-- What the task requires --
Look below for the line that has "right hip: (187, 149, -6)". Set down the lines from there through the line that has "right ankle: (245, 100, 5)", exactly as written.

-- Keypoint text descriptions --

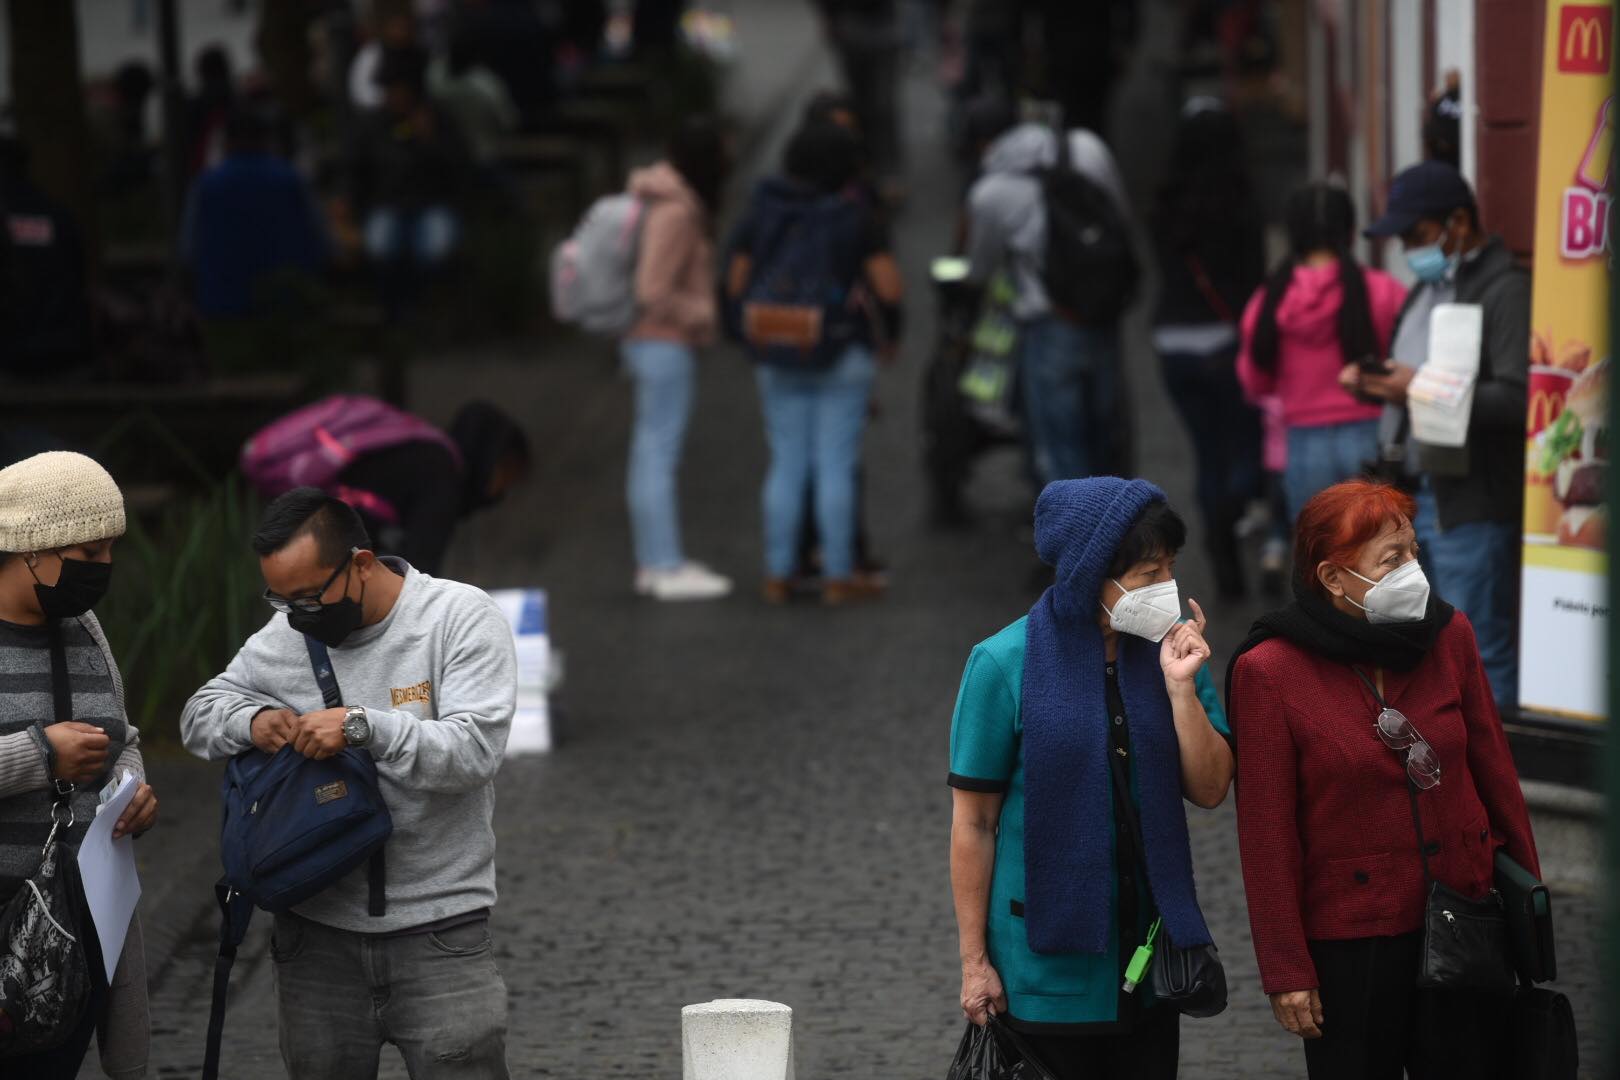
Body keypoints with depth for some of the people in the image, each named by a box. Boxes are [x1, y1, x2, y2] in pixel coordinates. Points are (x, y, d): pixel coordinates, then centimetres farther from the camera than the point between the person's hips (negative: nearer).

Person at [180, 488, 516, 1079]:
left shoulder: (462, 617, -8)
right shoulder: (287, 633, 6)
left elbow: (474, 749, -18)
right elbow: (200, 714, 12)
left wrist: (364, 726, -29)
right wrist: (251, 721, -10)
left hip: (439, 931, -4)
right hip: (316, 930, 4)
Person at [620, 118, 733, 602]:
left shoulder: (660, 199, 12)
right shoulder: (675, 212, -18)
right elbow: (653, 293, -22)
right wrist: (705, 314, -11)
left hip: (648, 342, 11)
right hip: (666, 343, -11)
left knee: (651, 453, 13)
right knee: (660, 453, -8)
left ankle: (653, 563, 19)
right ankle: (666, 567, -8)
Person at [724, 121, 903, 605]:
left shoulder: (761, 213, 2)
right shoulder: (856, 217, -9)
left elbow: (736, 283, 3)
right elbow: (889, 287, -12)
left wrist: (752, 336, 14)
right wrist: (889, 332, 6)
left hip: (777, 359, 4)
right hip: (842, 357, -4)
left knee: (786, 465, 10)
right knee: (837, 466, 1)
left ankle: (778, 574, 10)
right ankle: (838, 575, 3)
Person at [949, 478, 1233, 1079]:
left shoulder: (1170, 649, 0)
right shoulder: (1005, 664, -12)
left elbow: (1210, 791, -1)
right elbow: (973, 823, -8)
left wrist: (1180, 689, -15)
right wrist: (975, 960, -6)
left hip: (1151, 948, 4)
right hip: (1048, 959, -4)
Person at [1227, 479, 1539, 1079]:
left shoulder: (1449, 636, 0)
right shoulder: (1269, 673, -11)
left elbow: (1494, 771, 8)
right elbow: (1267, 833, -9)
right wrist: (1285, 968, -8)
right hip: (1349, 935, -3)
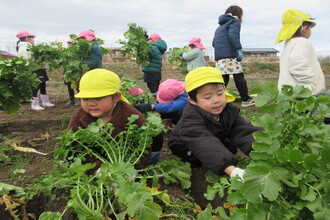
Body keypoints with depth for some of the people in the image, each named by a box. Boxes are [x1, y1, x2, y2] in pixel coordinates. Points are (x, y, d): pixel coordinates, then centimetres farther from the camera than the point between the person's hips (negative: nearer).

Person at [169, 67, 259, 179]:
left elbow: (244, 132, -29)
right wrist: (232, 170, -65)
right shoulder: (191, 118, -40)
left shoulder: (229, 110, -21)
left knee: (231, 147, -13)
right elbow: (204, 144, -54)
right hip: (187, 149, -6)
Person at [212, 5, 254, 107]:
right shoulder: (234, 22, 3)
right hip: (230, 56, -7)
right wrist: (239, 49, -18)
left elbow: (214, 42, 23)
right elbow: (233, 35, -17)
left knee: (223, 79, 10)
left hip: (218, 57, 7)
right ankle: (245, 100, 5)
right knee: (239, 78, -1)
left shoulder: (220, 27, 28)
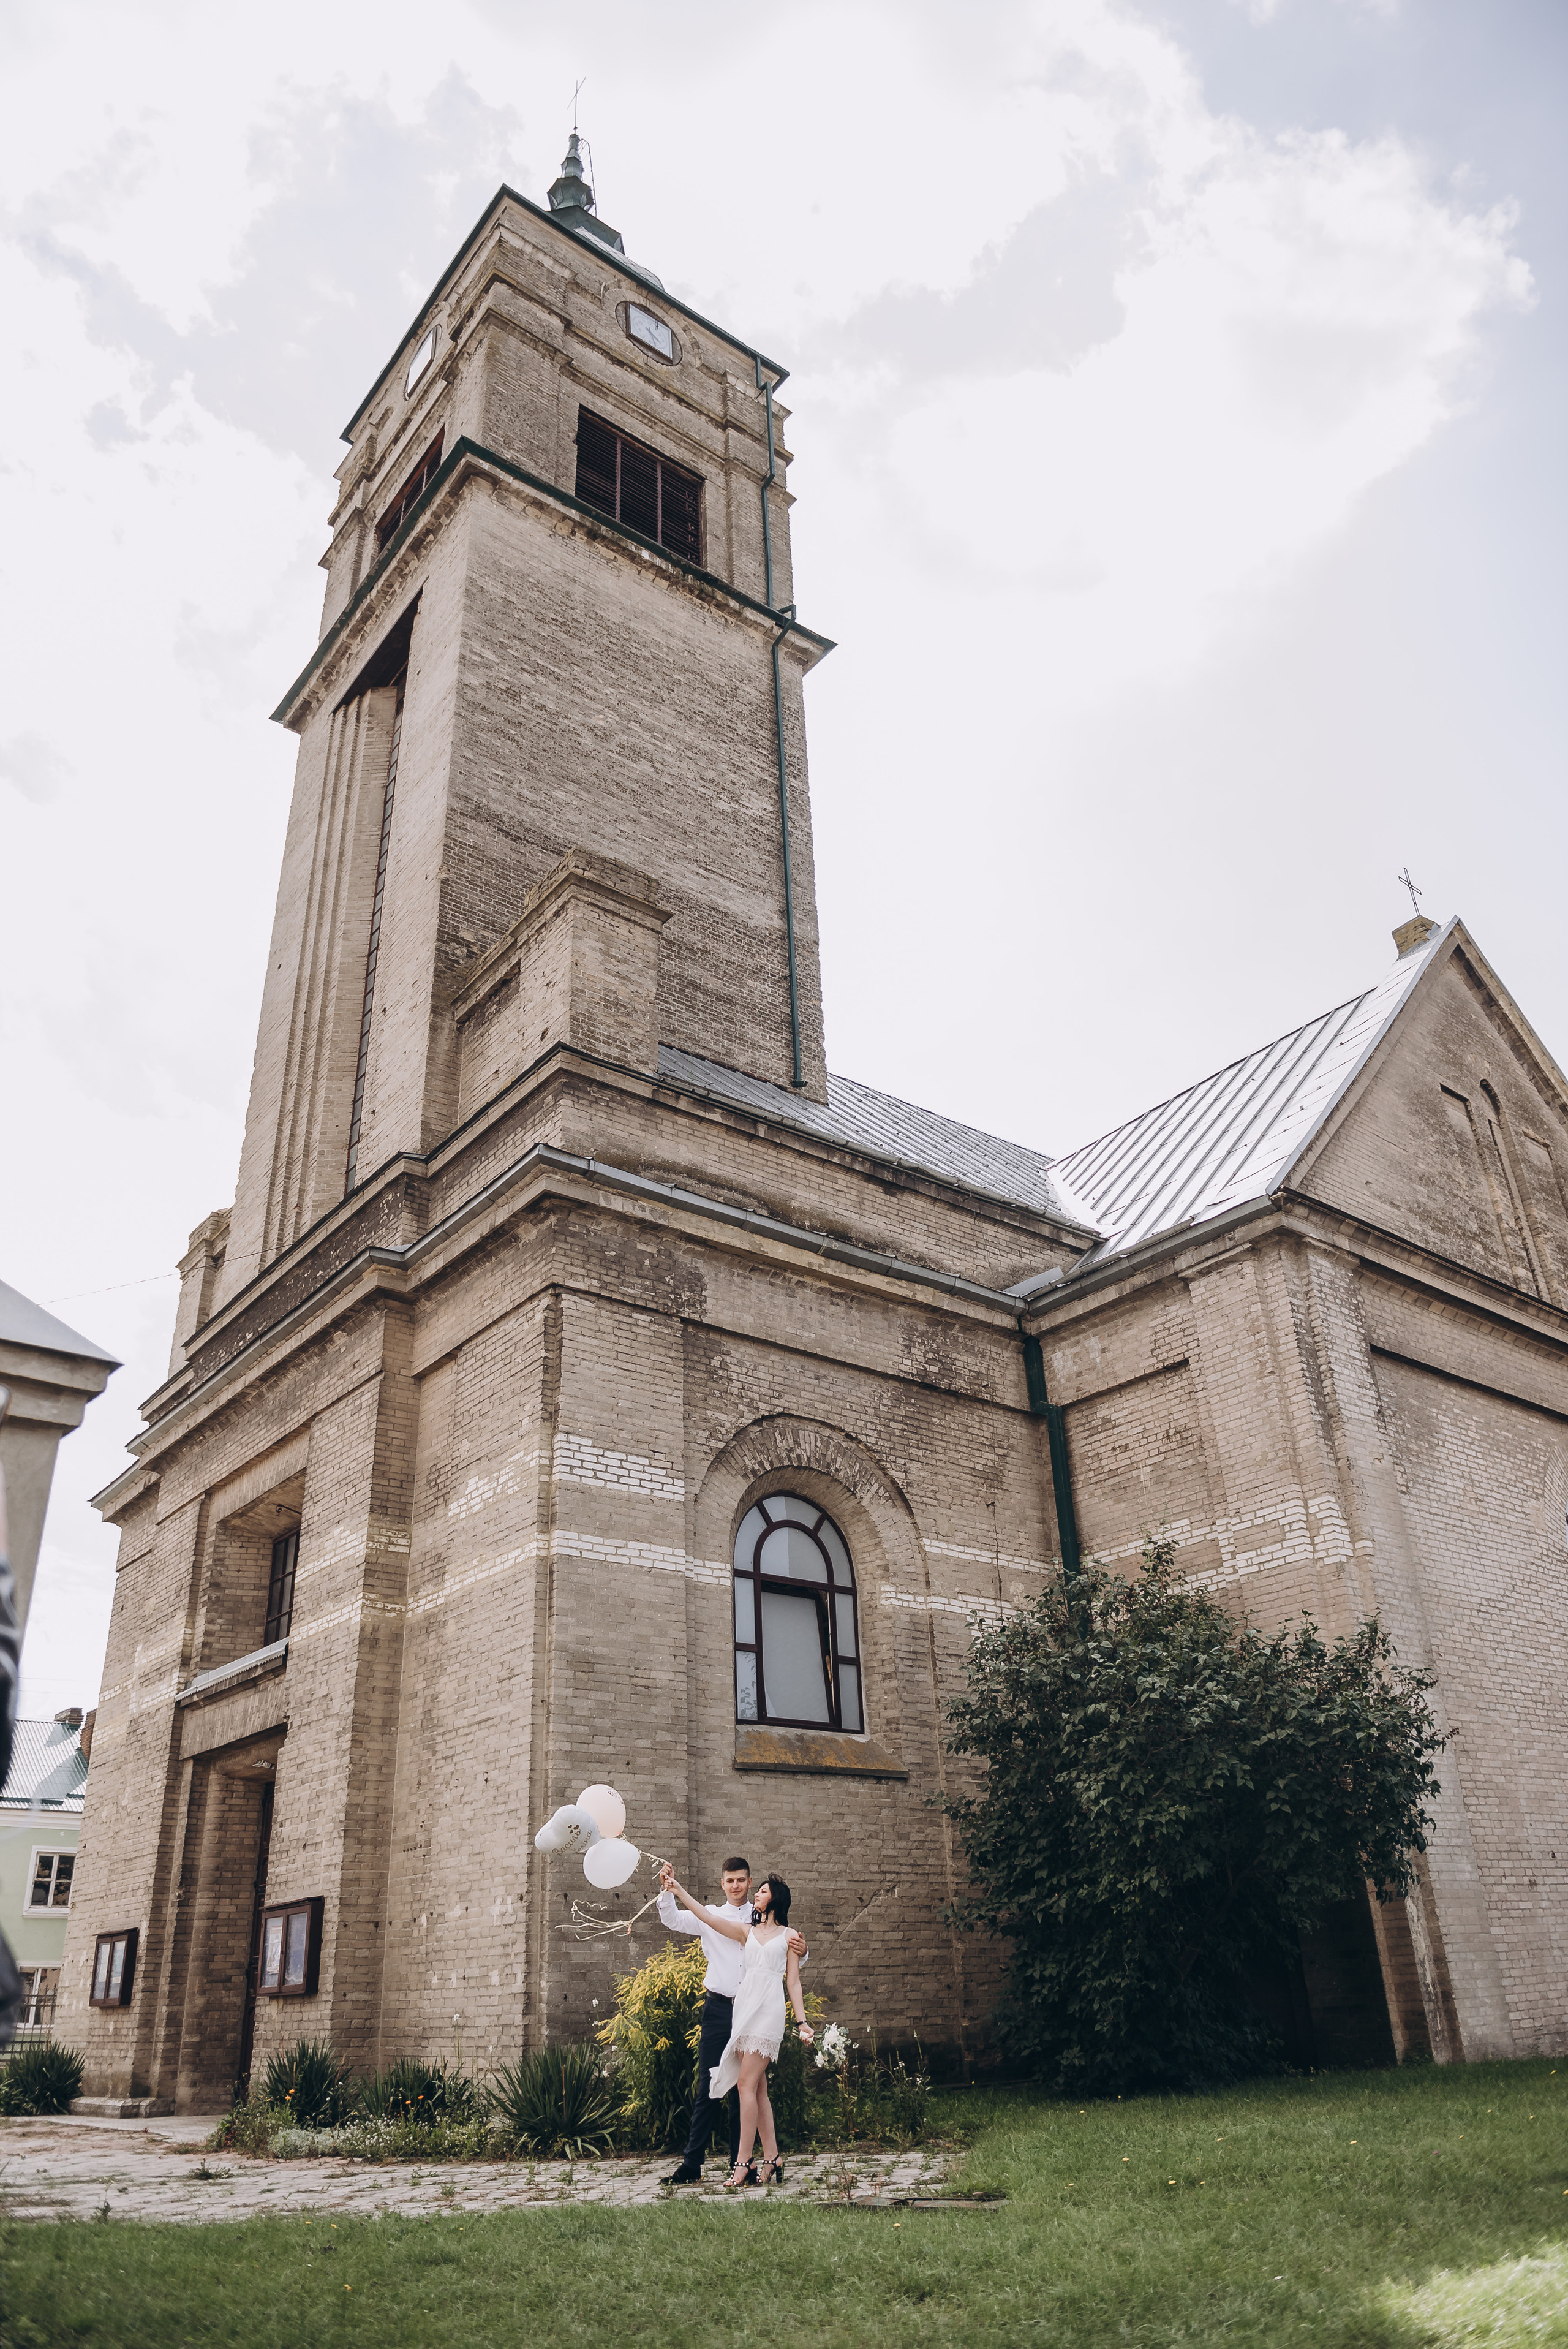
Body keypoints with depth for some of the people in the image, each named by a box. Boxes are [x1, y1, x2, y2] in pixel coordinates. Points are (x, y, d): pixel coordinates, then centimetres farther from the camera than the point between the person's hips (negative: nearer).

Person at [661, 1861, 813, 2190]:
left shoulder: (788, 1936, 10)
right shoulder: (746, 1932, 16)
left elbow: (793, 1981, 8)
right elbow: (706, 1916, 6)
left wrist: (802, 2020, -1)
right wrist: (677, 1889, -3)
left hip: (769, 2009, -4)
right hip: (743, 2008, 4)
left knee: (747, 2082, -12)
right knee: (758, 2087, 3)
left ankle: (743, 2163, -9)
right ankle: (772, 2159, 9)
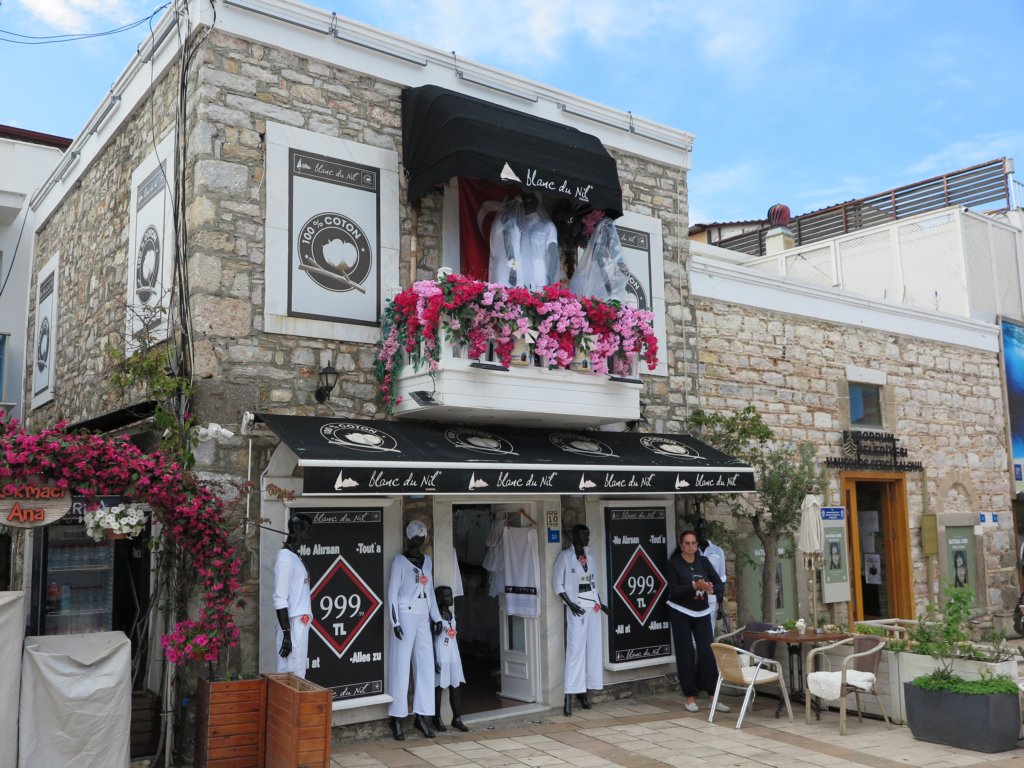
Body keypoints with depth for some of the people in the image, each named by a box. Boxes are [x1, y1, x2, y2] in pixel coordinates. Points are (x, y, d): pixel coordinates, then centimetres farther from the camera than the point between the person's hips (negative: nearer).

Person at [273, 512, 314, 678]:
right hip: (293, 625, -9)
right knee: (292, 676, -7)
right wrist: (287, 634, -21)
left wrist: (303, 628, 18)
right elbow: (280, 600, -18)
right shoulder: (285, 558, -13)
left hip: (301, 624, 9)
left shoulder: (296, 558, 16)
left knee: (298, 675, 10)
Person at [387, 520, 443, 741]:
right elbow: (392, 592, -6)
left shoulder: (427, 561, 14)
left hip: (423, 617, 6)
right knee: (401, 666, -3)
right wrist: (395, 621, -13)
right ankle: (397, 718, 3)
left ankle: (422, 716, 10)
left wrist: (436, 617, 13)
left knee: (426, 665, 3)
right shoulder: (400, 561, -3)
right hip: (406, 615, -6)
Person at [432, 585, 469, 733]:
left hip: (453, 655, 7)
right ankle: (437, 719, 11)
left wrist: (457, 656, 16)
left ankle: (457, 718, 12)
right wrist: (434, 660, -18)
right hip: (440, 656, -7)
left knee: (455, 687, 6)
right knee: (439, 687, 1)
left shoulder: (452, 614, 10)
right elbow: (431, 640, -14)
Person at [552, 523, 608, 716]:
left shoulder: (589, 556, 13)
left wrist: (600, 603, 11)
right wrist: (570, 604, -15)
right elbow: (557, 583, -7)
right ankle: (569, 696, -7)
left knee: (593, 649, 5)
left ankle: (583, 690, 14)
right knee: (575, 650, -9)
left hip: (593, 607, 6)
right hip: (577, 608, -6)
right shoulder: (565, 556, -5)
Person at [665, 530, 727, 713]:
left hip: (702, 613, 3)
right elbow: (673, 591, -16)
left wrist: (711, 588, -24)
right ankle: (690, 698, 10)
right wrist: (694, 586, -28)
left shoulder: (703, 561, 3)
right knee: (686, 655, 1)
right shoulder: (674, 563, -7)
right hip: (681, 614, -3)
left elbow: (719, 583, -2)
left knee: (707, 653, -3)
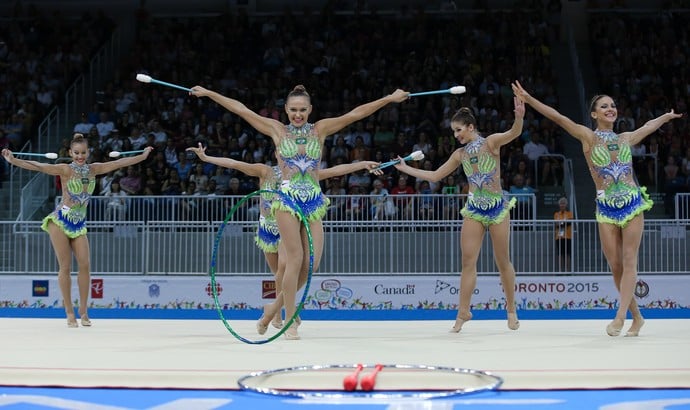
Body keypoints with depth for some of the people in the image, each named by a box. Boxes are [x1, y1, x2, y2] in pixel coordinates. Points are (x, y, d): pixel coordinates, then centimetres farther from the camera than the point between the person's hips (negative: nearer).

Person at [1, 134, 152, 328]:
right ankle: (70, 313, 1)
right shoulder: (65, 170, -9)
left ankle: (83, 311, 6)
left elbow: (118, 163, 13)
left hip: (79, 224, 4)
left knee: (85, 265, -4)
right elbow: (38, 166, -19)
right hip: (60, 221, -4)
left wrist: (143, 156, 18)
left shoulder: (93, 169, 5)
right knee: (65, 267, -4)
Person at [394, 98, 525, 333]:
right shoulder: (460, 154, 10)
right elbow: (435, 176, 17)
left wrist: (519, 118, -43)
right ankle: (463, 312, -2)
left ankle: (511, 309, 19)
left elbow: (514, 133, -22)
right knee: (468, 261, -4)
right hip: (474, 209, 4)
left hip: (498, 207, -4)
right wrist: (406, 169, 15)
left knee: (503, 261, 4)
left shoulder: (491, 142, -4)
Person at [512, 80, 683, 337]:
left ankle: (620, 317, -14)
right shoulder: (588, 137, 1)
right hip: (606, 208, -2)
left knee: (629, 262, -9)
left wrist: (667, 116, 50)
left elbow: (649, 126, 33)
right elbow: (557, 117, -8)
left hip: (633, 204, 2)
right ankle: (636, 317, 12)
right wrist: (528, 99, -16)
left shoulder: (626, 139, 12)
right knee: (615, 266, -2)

-- Solution below --
right hip: (187, 149, -6)
Person at [212, 5, 254, 107]:
right shoulder: (234, 22, 3)
right hip: (230, 56, -7)
right wrist: (239, 49, -18)
left elbow: (214, 42, 23)
right elbow: (233, 35, -17)
left knee: (223, 79, 10)
left hip: (218, 57, 7)
right ankle: (245, 100, 5)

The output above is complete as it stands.